The NoMachine Remote Desktops are a group of nodes on ERISOne and ERISTwo that host remote, graphical Linux desktop sessions that users connect to virtually. This allows users to work in a full Linux GUI while accessing their cluster data and any cluster software modules, especially helpful when working with graphical applications like Matlab. Inactive sessions are terminated after 2 weeks.
Figure 6 below shows usage over time of the remote desktop sessions specifically on ERISOne rgs machines. In 2021, we have worked to remove any non-functioning graphical nodes, which have included several rgs nodes on ERISOne. This accounts for the slight decline throughout the year. In their place, we have recently installed 8 new grx graphical nodes in ERISTwo for remote desktop usage. The grx nodes for ERISTwo remote desktop sessions are not included in the graph below.
HPCWIN3/4 Windows Analytics Servers
While the number of new Linux users is continually growing, the number of new users on the HPCWIN3/4 is relatively stable from 2017 till 2020. In 2020 we saw a decrease of 30% in new users, and in 2021 we saw another decrease in new users of 26%.
With respect to the user base, as shown in Figure 8, the distribution of users is very similar to the Linux cluster and follows roughly the same breakdown across MGB institutions.
This past year, the newest cluster ERISXdl opened for new users during its pilot phase. Currently free for users, the goal of ERISXdl is to give researchers the opportunity and necessary resources to complete deep learning and other GPU-powered analyses. The cluster is made up of 3 login nodes and 5 Nvidia DGX compute nodes, each equipped with NVIDIA v100 GPUs. Data tracking for this cluster began in June 2021, with limited usage due to the small size of the cluster and the limited nature of the pilot testing phase. Figure 9 shows the number of jobs submitted to the cluster daily, and Figure 10 shows the number of active users each month.

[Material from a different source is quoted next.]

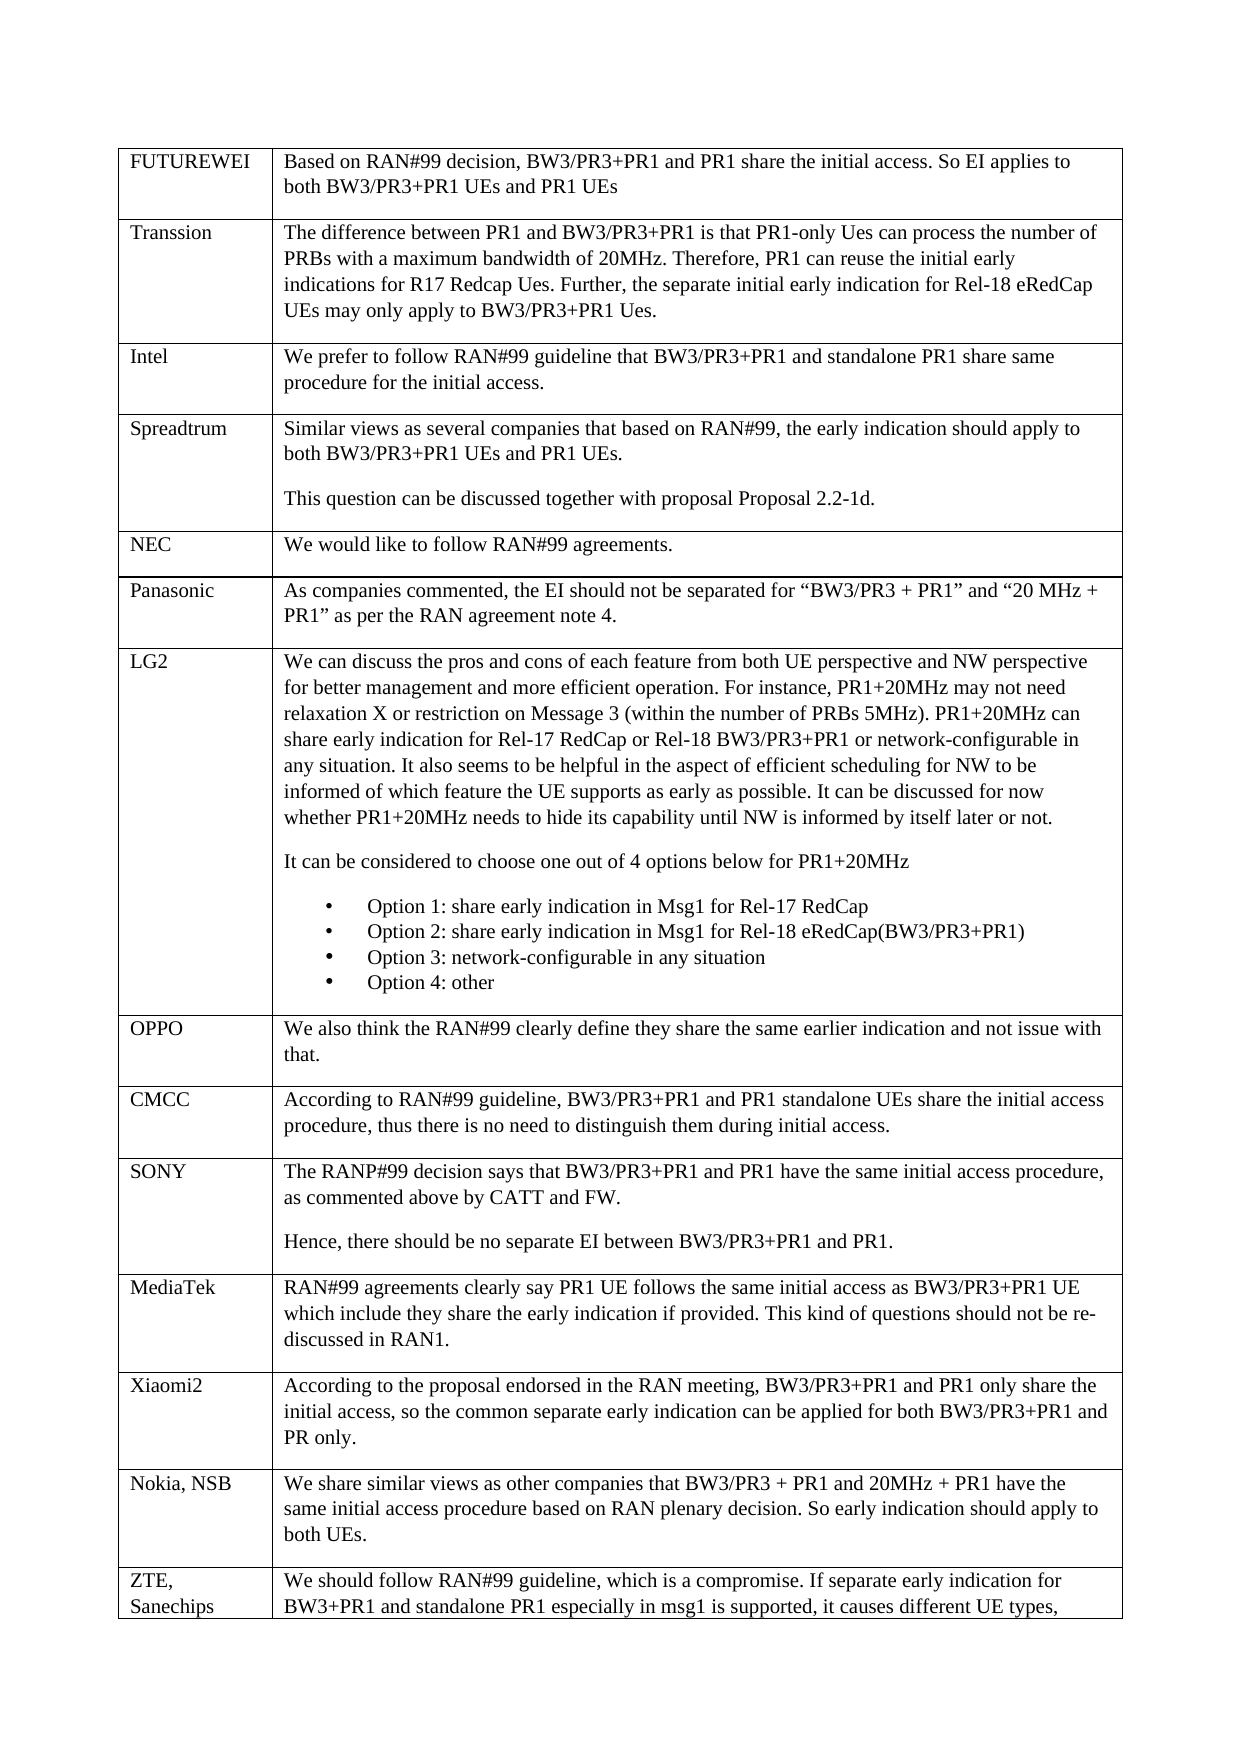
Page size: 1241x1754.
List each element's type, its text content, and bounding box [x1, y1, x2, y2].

table_cell Nokia, NSB [119, 1470, 272, 1567]
table_cell We share similar views as other companies that BW3/PR3 + PR1 and 20MHz + PR1 have the same initial access procedure based on RAN plenary decision. So early indication should apply to both UEs. [273, 1470, 1122, 1567]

As seen below, while the month with the most number of active users was July 2021, the month with the peak job submissions was November with 13 active users. Sudden spikes in job submissions can often be accounted for by a few select users who submit large numbers of jobs in batch, but normal day to day job submissions remain below 50 jobs per day. Please note that daily jobs are calculated by the starting date of each job, as jobs can run for up to 14 days on the cluster. This means that while only a few new jobs might be submitted on any given day, the 5 DGX nodes that are running may still be backed up from longer jobs submitted several days prior. Additionally, the daily job count includes both completed and incomplete (failed or canceled) jobs.
- Deploying 60 additional nodes on ERISTwo.
- Deploy 3PB of additional storage on Briefcase.
- Open ERISXdl for production with charge-back implementation.